Took me a while to work out those diagrams but I get you and it's not too dissimilar than an approach I was considering. The problem with separating the belts to either side of the chassis the that I’m only using a 5mm shaft between the pulleys and at a 450mm span, I suspect it might have too much flex without further supports. Additionally, when I move things around in Rhino to see how this looks, it still looks like it would bind-up because of the lack of equilibrium of forces on eithe side of the bearings when the belt moves the bed.
I think I’ll mock it up in it's current formover the next few days and then see what it feels like. I take some hope that it might work given that the same approach has been taken with this rather overly engineered creation (IMO): Kühling&Kühling
Re: Variant of Goopyplastic's Tantillus Variant
August 28, 2013 10:38PM
guys, what extruder are you planning to use?.
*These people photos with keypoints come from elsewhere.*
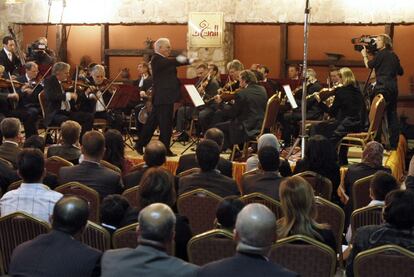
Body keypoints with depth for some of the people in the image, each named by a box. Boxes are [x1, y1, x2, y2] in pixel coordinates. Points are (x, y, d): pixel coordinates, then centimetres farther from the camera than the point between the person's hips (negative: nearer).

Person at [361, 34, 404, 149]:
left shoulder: (381, 54, -7)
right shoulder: (394, 55, 14)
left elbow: (368, 65, -3)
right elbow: (400, 72, 17)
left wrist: (365, 55, 13)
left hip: (383, 88, -7)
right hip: (393, 87, 7)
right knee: (392, 114, 9)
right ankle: (394, 143, 11)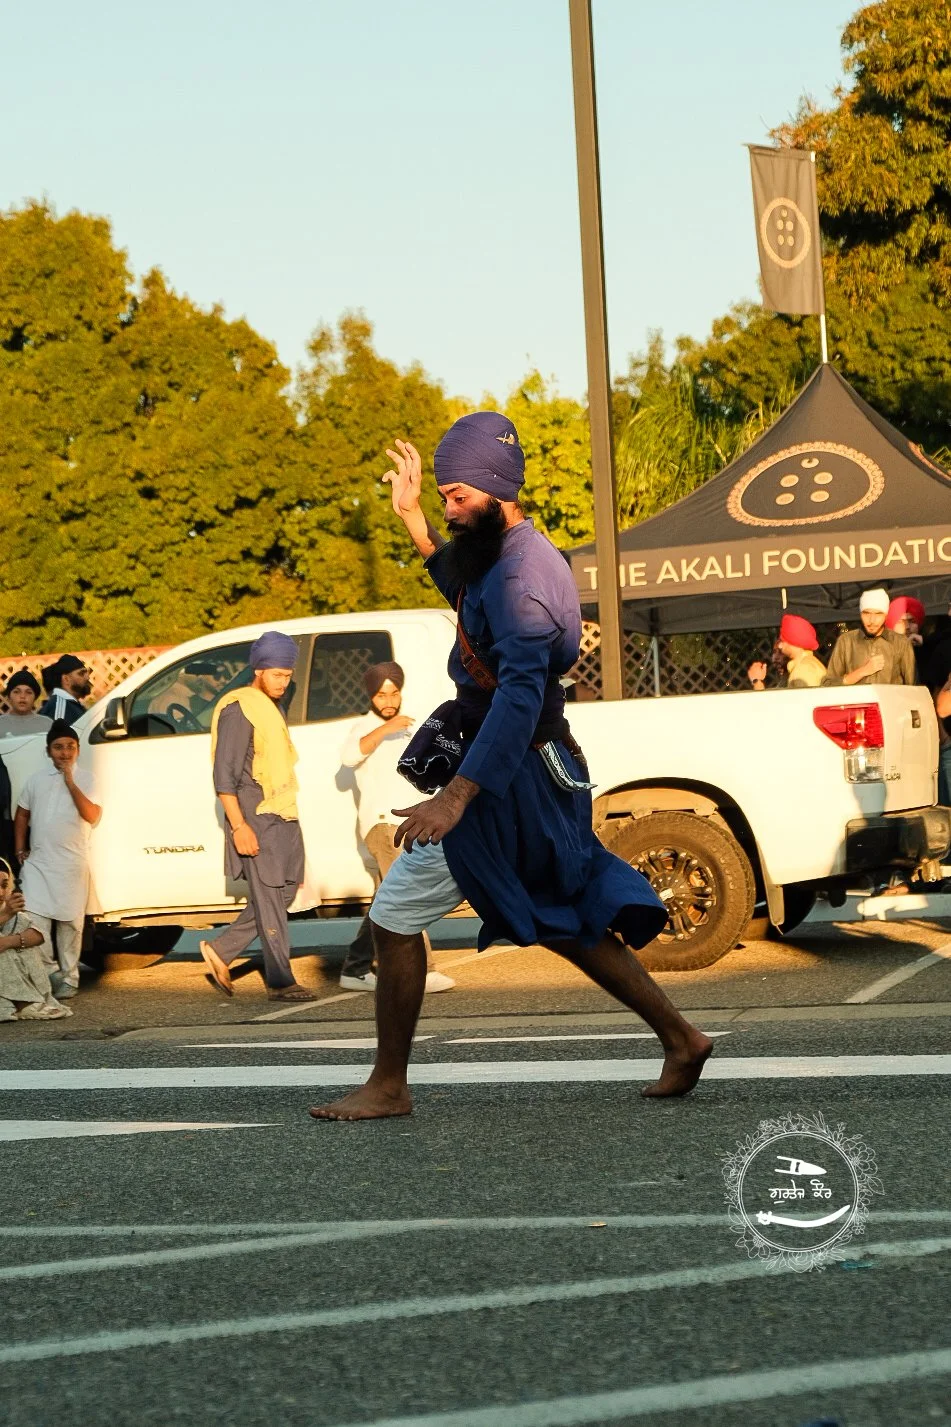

i wanna use 3mm filament but i cant find any bowden non direct drive extruder that can be mounted on t-slot
Re: Variant of Goopyplastic's Tantillus Variant
August 29, 2013 03:51AM
nic0laz Wrote:
-------------------------------------------------------
> guys, what extruder are you planning to use?.
>
> i wanna use 3mm filament but i cant find any
> bowden non direct drive extruder that can be
> mounted on t-slot
I've repurposed a 3mm bowden version of Greg's wade geared extruder. I'll stick it up on github when I get a spare moment.
Re: Variant of Goopyplastic's Tantillus Variant
August 29, 2013 05:11AM
nic0laz Wrote:
-------------------------------------------------------
> guys, what extruder are you planning to use?.
>
> i wanna use 3mm filament but i cant find any
> bowden non direct drive extruder that can be
> mounted on t-slot

Woodsmoke did a 3mm remix of my Rostock t-slot mounted geared bowden extruder - Here


[richrap.blogspot.com]
Re: Variant of Goopyplastic's Tantillus Variant
August 29, 2013 05:53AM
richrap Wrote:
-------------------------------------------------------
> Woodsmoke did a 3mm remix of my Rostock t-slot
> mounted geared bowden extruder -







That's the one I've re-purposed. I've altered the mounts so it's correctly oriented for mounting to a horizontal piece of t-slot with the bowden fitting facing upwards

Google Drive Link:
Link

Please note, the extruder body is untested but I've not changed Rich's/Woodsmoke's design beyond altering the mounts. STLs are manifold.

Edited 3 time(s). Last edit at 08/29/2013 08:42PM by jimjimma.
Re: Variant of Goopyplastic's Tantillus Variant
August 29, 2013 07:23AM
thanks, i only need to find how to replace pheufits on those extruders.

any suggestion will be really apreciated!